I have a df where there are duplicates that exist for one column. I don't want to simply just keep the first one. I want to take whichever one of those duplicates has a value in the 'verified' column. If there is multiple rows with a value in that column, just take the first row that has a verified value. If none of the duplicates have verified rows, then just keep the first duplicate. It is important that all of the rows have a name value. If they don't have a name value, just replace the NaN with the ID value. I also want to have a list of all of the IDs that don't have a name.
original
df_IDs=
name ID verified
joe 123 213
sally 123
sarah 342
mary 342 643
adam 342 932
sam 214
jill 214
jack 992
NaN 379
NaN 579
desired
df_IDs=
name ID verified
joe 123 213
mary 342 643
sam 214
jack 992
ID/379 379
ID/579 579
no_match=[ID/379, ID/579]
CodePudding user response:
Find duplicate rows in a Dataframe based on all or selected columns.
# Selecting duplicate rows except first
# occurrence based on all columns
duplicate = df[df.duplicated(keep = 'first')]
CodePudding user response:
Here's my best effort attempt at answering your question. The idea is to combine separate dataframes to derive the desired answer.
# Generate Data
data_dict = {
'name': ['joe', 'sally', 'sarah', 'mary', 'adam', 'sam', 'jill', 'jack', np.nan, np.nan],
'ID': [123, 123, 342, 342, 342, 214, 214, 992, 379, 579],
'verified': [213, np.nan, np.nan, 643, 932, np.nan, np.nan, np.nan, np.nan, np.nan]
}
df = pd.DataFrame(data_dict)
# First Part of the Answer
for idx, row in df.iterrows():
if isinstance(row['name'], float):
row = row.copy()
df.at[idx, 'name'] = row['ID']
# Second Part of the Answer
a = df.dropna().drop_duplicates(subset=['ID'])
id_a = a['ID'].unique()
b = df[df['verified'].isna()].drop_duplicates(subset=['ID'])
c = b[b['ID'].apply(lambda x: x not in id_a)]
pd.concat([a,c])
First part of the answer addresses "If they don't have a name value, just replace the NaN with the ID value." and the second part of the answer addresses "I want to take whichever one of those duplicates has a value in the 'verified' column. If there is multiple rows with a value in that column, just take the first row that has a verified value. If none of the duplicates have verified rows, then just keep the first duplicate. It is important that all of the rows have a name value."
CodePudding user response:
Identify the missing names and print the IDs:
print(f"Missing names: {', '.join(df.loc[df['name'].isna(), 'ID'].astype(str))}")
# Missing names: 379, 579
fillna
the names, then get the first non-NA (or first NA if none) per group:
df2 = df.assign(name=df['name'].fillna('ID/' df['ID'].astype(str)))
df2 = df2.loc[df2['verified'].notna().groupby(df['ID'], sort=False).idxmax()]
print(df2)
Output:
name ID verified
0 joe 123 213.0
3 mary 342 643.0
5 sam 214 NaN
7 jack 992 NaN
8 ID/379 379 NaN
9 ID/579 579 NaN

▶ **Extracted records**
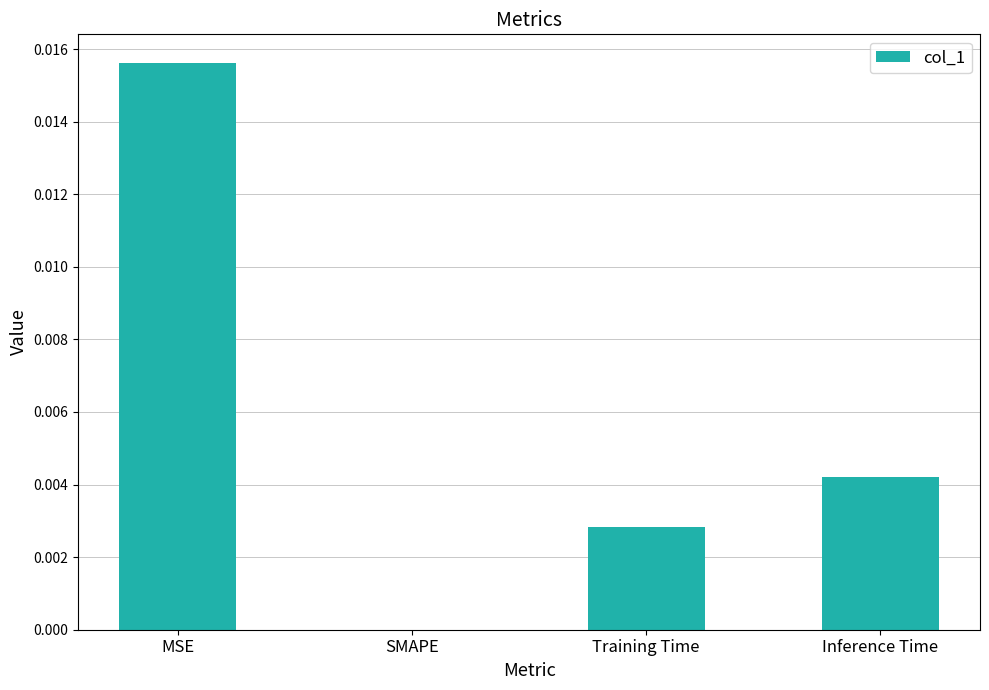

At which category does the chart reach its peak across all series?

MSE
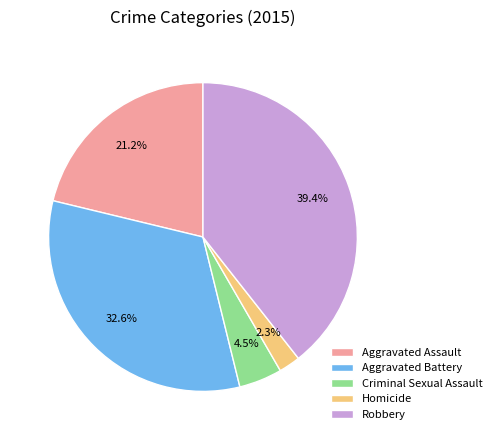

To the nearest percent, what is the difference between the Aggravated Assault and Robbery slice percentages?

18%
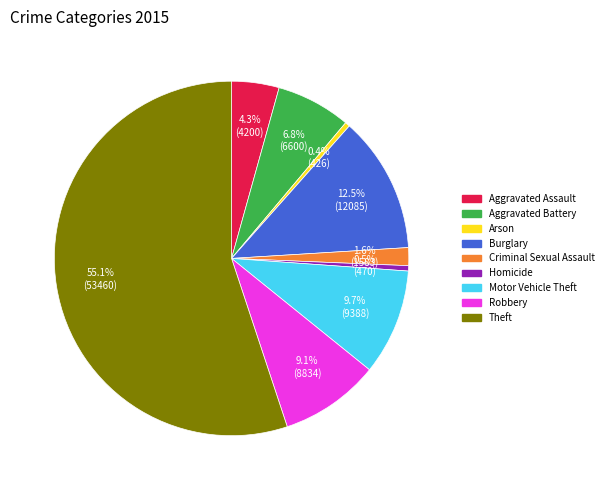

Between Aggravated Battery and Aggravated Assault, which is larger?

Aggravated Battery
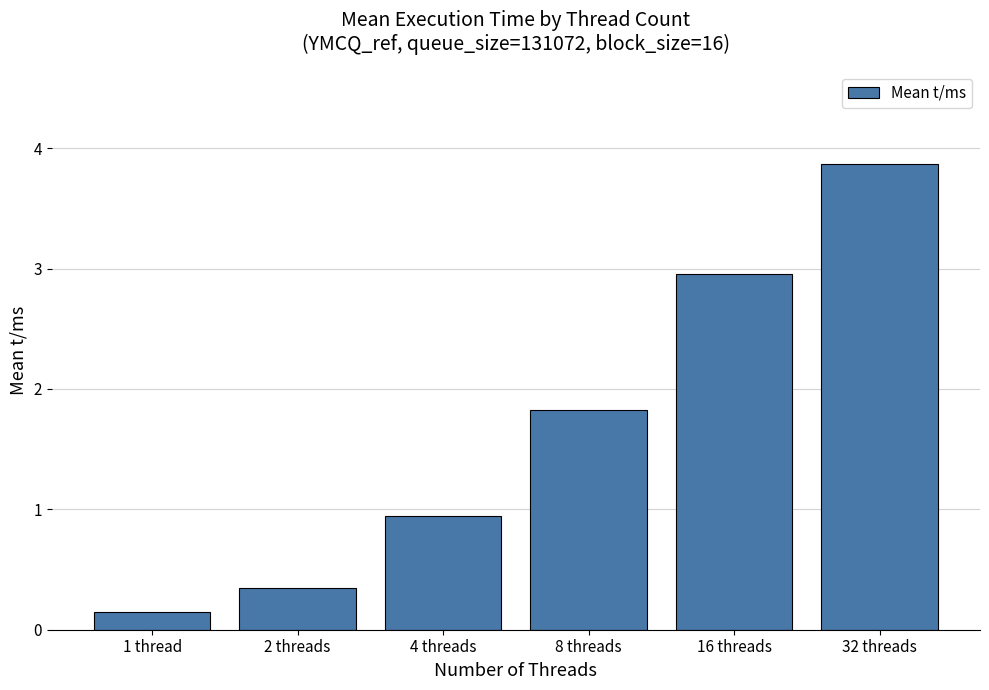

What is the maximum value shown in the chart?

3.9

▶ **Activity**
In the pandas thread on duplicate rows, what should replace a missing name?

▶ **Response area**
The ID value.